Theodosia, the fanatical pagan mother of Prokopios, who loathed Christians, did all in her power to raise her son a pagan, and she was successful.

In his youth, Prokopios was a typical pagan. Yet, God had other plans for this young man. His daily contact with Christians, from whom he heard many astonishingly beautiful things about Christ and His Holy Apostles, slowly interested him in the faith he up to then had despised. He began to see that the Christians, though lacking beautiful temples embellished with statues and decorous splendour, possessed another kind of beauty not to be found in any other religion or philosophical system.

They possessed the truth, indeed, the ultimate truth about God, man, salvation, and eternal life.

With the passing of time, he was baptised to live ever after as a very devout Christian. Thus, by the grace of Almighty God, a former typical pagan had now been transformed to an ideal Christian. In fact, this is how Eusebios, a noted church historian and contemporary of Prokopios, described the saint and his martyrdom.

"He was a man so filled with divine grace that he had devoted himself to chastity and the practice of all virtues. He had reduced his body until he had given it, so speak, the appearance of a corpse, but his soul drew from the word of God so great a vigour that the body itself was refreshed by it."

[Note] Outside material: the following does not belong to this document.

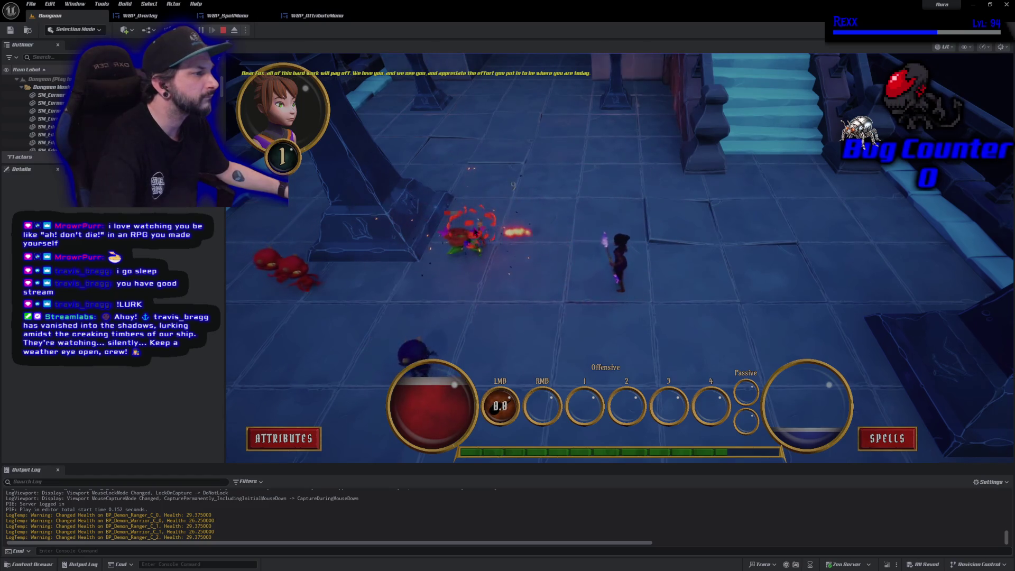
{"action": "left_click", "coordinate": [469, 258]}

Studying on the Divine Word so filled his being that he remained absorbed in it day and night without fatigue. Filled with goodness and gentleness, regarding himself as the least of men, he edified everyone by his discourses. The Word of God was his sole study, and he had but little knowledge of profane science, Born at Aelia (the pagan name of Jerusalem), he had taken up his residence at Scythopolis to Caesarea.

He had scarcely passed the city gates when he was conducted into the presence of the governor, and even before he had had a taste of chains or prison walls, he was urged by the judge, Flavian, to sacrifice to the gods.

But he, in a loud voice, proclaimed that there were not several gods, but one alone, the creator and author of all things.

This answer made a vivid impression on the judge. Finding nothing to say in reply, he tried to persuade Prokopios, at least, to sacrifice to the emperors. This martyr of God spurned his entreaties. 'Listen," he said, 'it is not good to have several masters; let there be one chief, one king"'. At these words, as though he had uttered insults against the emperors, the judge ordered him to be executed.

They cut off his head, and he passed happily to eternal life on the 21st day in the month of July. This was the first martyrdom that took place in Caesarea. And so a beautiful soul, that for years served as an ideal example of Christian virtue, through a tragic death, inherited the Kingdom of God's elect in A.D. 303.